What does a standard Product Management career journey look like?

At the Product Owner and Associate Product Manager level you are expected to know the daily workings of your team and own the delivery of the product. The time horizon you are looking over is about 3 months to a maximum of 6 months.

At the Product Manager level you are expected to be an expert at delivery but also provide strategic inputs towards the annual roadmap for your team and work with your technical lead to help with weekly goal setting.

At the Senior/Staff and Group Product Manager level you are responsible for creating and owning the strategy of a yearly roadmap, you are not involved in the daily/weekly working of the technical team but you are more involved in meeting with stakeholders to discuss ideas for the future as well as partnering with other team’s PMs to manage dependencies.

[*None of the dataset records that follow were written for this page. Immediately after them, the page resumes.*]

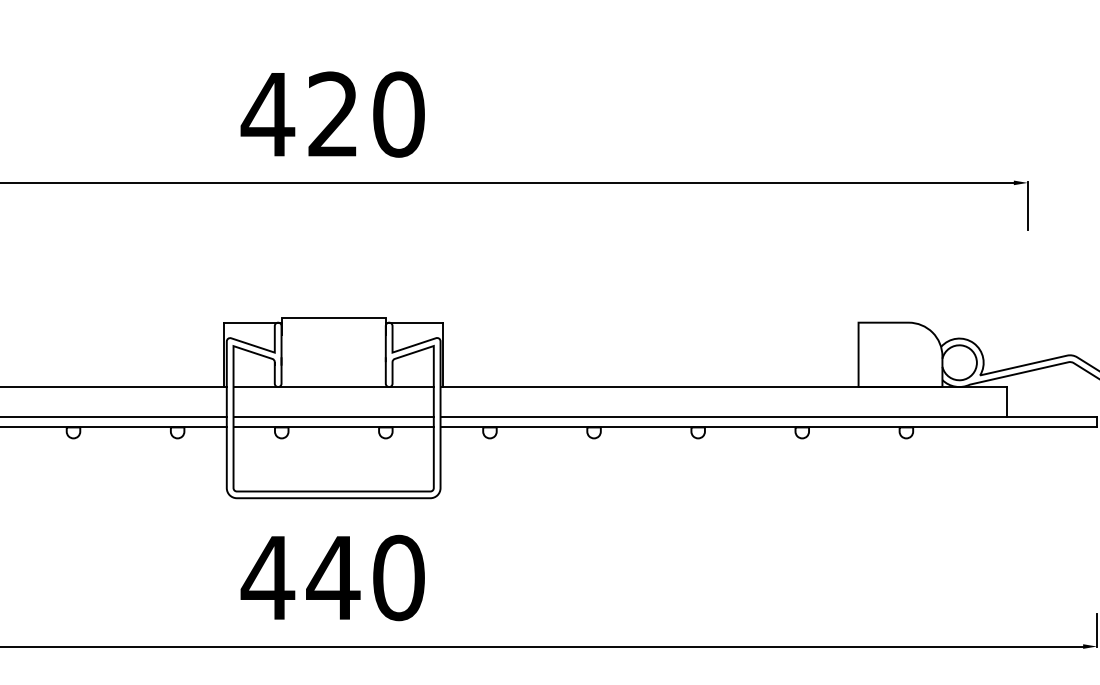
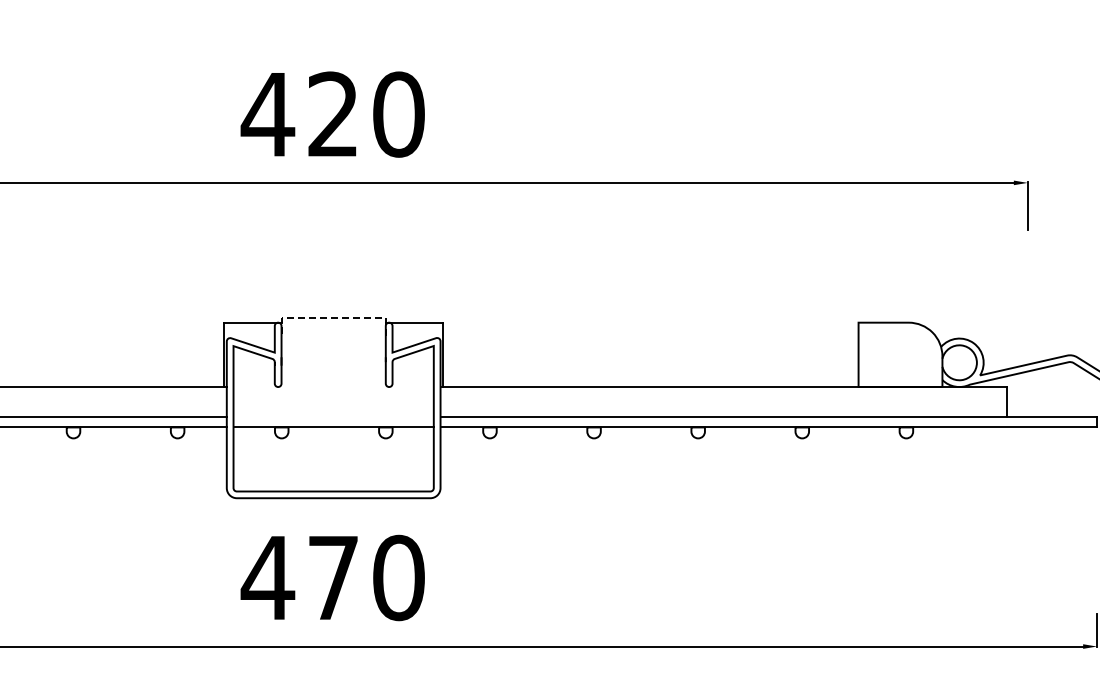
line at (333, 317): solid -> dashed
line at (333, 387): present -> none
line at (333, 417): present -> none
text at (333, 577): 440 -> 470
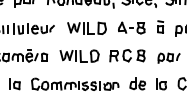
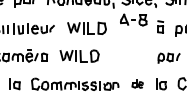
part at (131, 27) position: (131, 27) -> (133, 19)
part at (127, 55): present -> none
part at (137, 83) size: 17x14 px -> 13x10 px
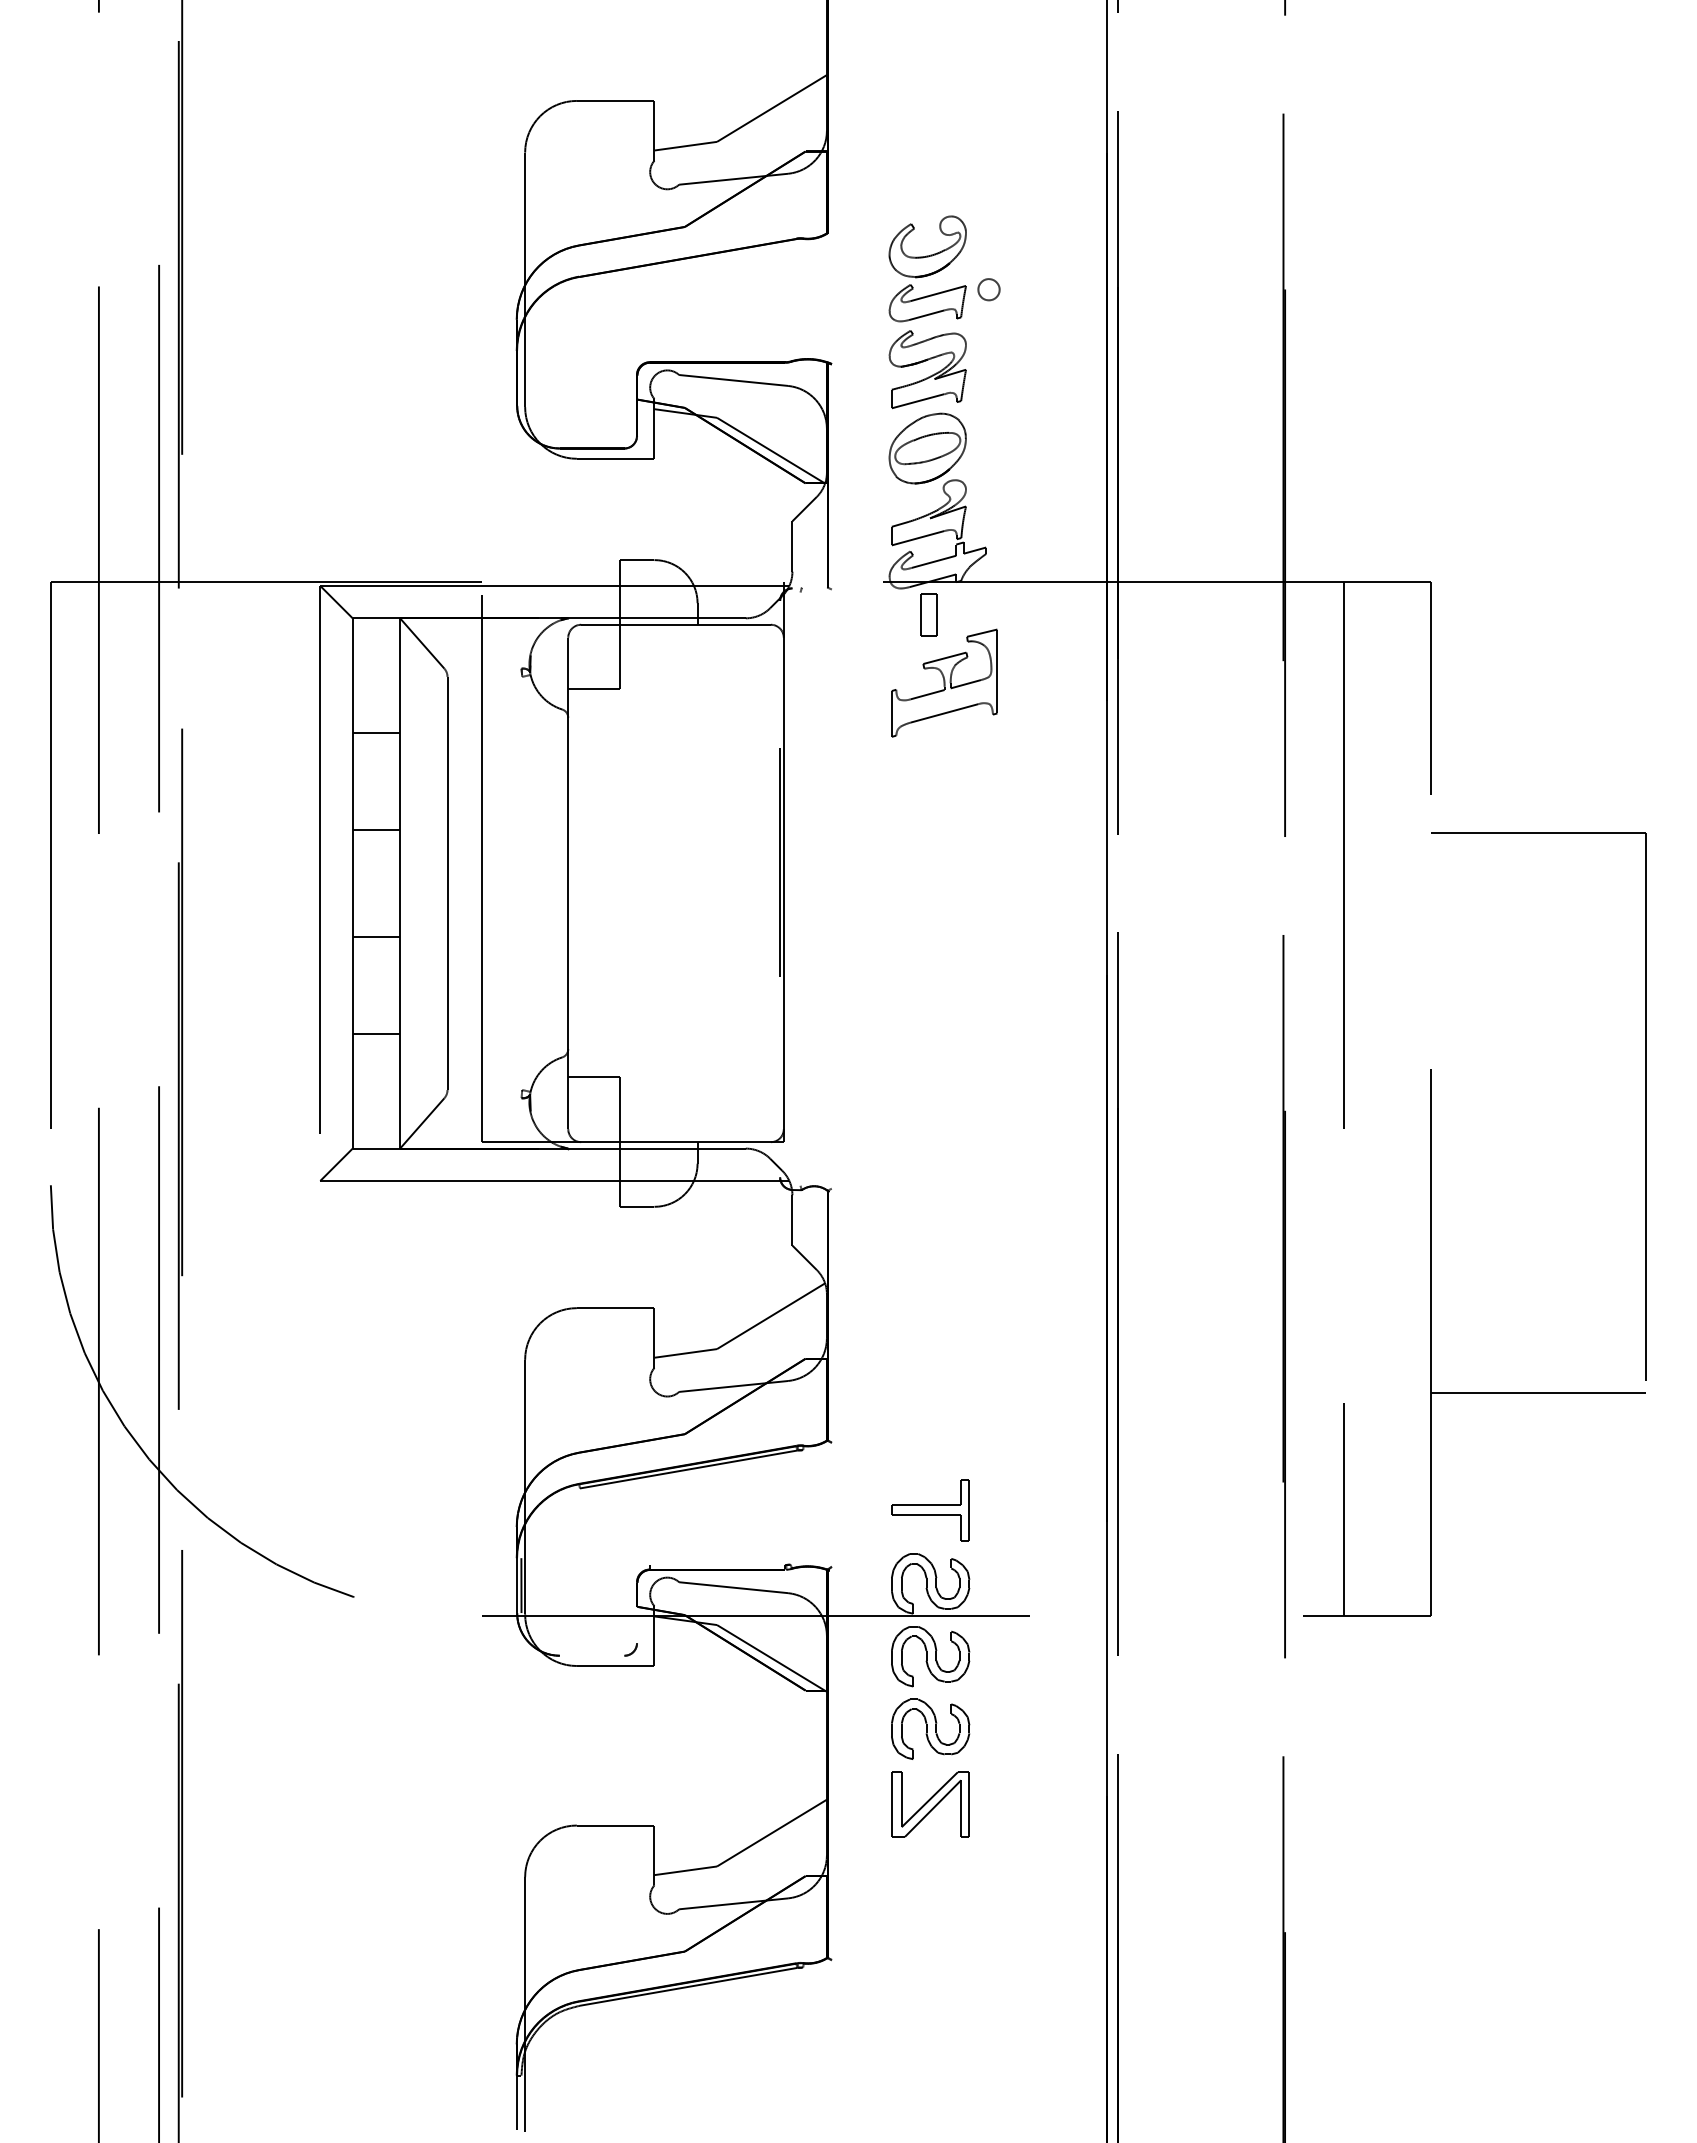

Principal Product Managers are expected to be mentors for other PMs in the organization, at this level you’re considered an expert at delivery, strategy and stakeholder management. You will usually be invited to help on extremely important projects for the company.

While the People manager roles have a similar expectation as Principal Product Manager their roles differ in the sense that PMs will report to you and you have direct authority and responsibility for other PMs performance.